While the board of the Virginia Holocaust Museum prepares to decide the fate of ousted executive director Jay Ipson, rumors are flying about what that decision could mean for the museum's finances.
A Holocaust survivor and museum co-founder, Ipson stepped down as director June 30 by order of the board. Public outrage erupted after it was disclosed that Ipson also was asked to vacate his office at the museum and remove decades' worth of memorabilia. Some former museum staffers and board members say the reason for Ipson's removal was friction between him and Marcus M. Weinstein, the museum's most generous donor and board chairman.
The board is scheduled to meet at the museum July 26 at 5:30 p.m. to vote on whether Ipson should be allowed to keep his office and continue his unpaid involvement with the museum.
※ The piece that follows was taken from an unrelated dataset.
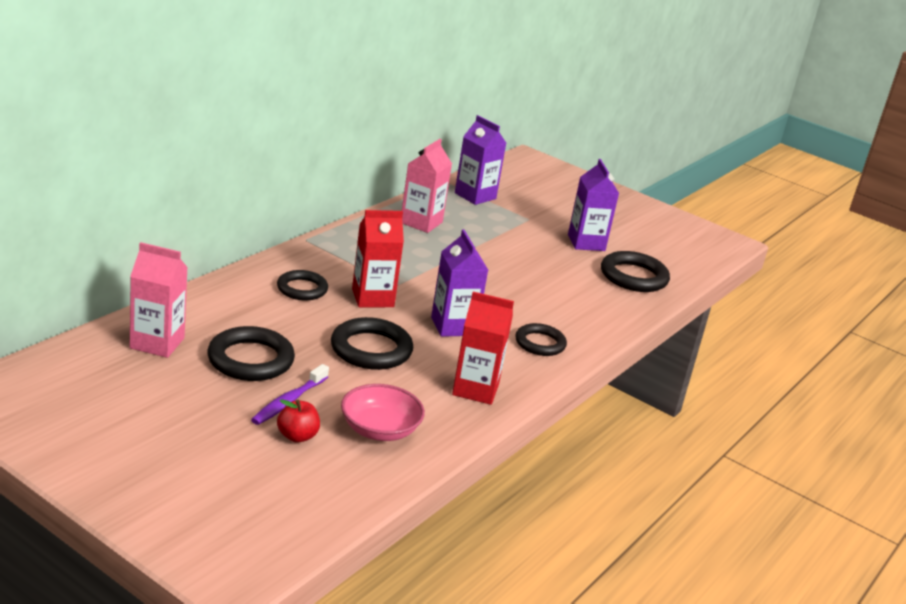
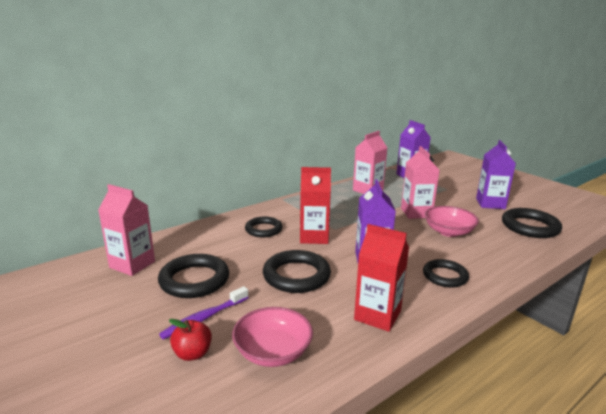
camera: 20 degrees right, 5 degrees down
none -> pink carton [401,146,440,219]
none -> pink bowl [425,206,479,237]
The unspoken question: If the board allows Ipson to stay, will Weinstein withdraw his financial support?
Weinstein isn't saying. He told Style when reached Monday, "I have really no comment about the Holocaust Museum."
"People that don't know the facts figure that if Mr. Weinstein leaves and takes his money, the museum will close up," Ipson said Monday. While Weinstein's donations — which total several million dollars — have subsidized the museum staff's salaries for years, Ipson says, the museum can't continue to rely so heavily on a single donor.
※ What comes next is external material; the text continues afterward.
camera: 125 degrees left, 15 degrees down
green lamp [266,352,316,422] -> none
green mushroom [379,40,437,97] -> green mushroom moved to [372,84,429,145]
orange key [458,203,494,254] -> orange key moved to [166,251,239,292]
The staff is larger than it should be, Ipson says, but losing Weinstein's funding doesn't mean people will be laid off. Ipson says he vowed long ago that the museum never would charge admission, because "a dollar should not stop somebody from getting an education."
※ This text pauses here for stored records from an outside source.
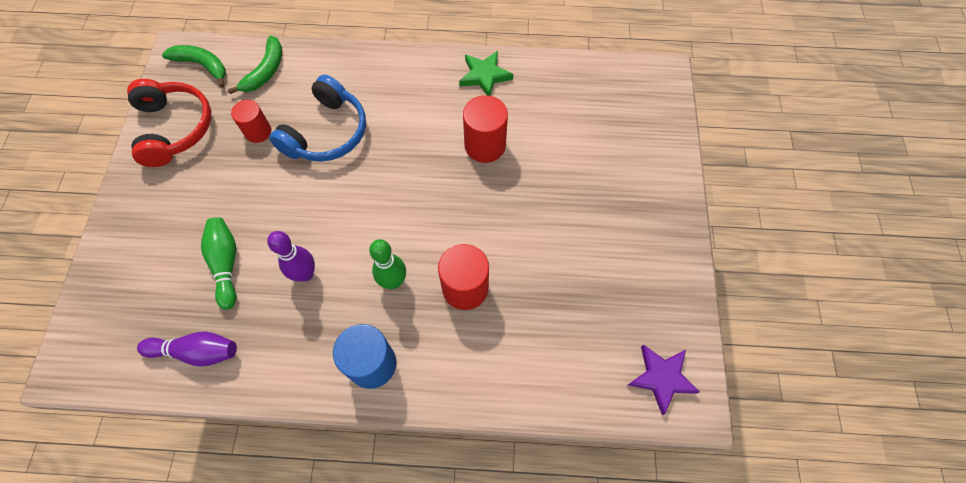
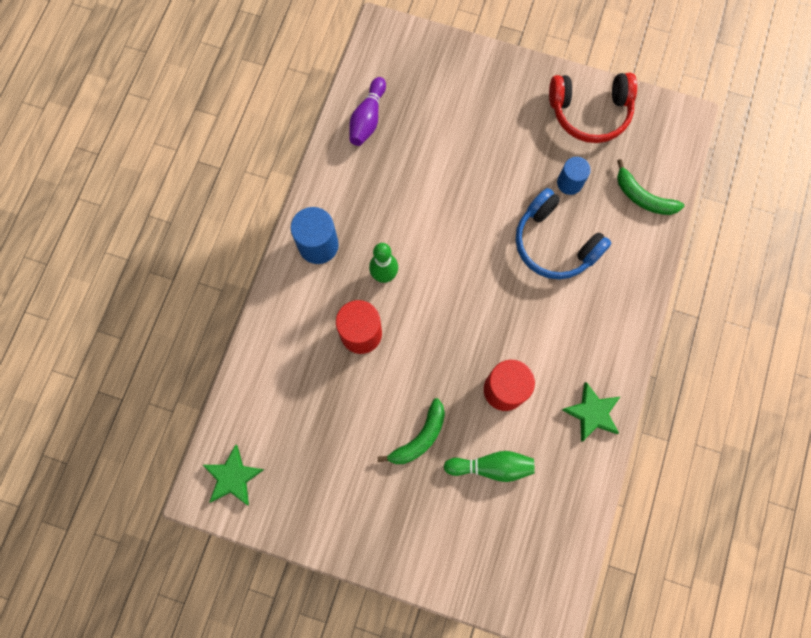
camera: 105 degrees right, 10 degrees up
green banana [162,45,226,88] -> green banana moved to [378,398,445,464]
green bowling pin [201,217,236,310] -> green bowling pin moved to [444,451,535,482]
red cylinder [231,100,271,143] -> blue cylinder [557,157,591,195]
purple bowling pin [267,231,315,282] -> none
purple star [628,345,700,415] -> green star [203,445,265,505]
Ipson says he doesn't know how the board will vote, though he's spoken with a few members. Sometimes people will tell you one thing to your face, he says, "and when they turn around they do something else. It's never a sure, given thing."
In addition to members of a Facebook group, Jay Must Stay, others are taking up Ipson's cause. The Richmond International House of Prayer and Encounter (RIHOPE) in Shockoe Bottom announced this week that it's working to complete Ipson's campaign to collect 6 million pennies as a visual representation of the Holocaust's Jewish victims. Since 1999, according to the museum's website, 3.3 million pennies have been raised.
RIHOPE and local activist Rick Tatnall hope to present the remaining 2.7 million pennies to Ipson and the museum by Yom Kippur, the Jewish Day of Atonement, on Sept. 26. They'll place collection jars in some area restaurants ("jars in bars," Tatnall calls it) and are asking churches and businesses to contribute. RIHOPE Director Sherrie Moore was seized by a desire to show support for the museum by re-energizing the campaign, she says, "and just letting them know, we will never forget. Because it just seemed like it was fading into the background."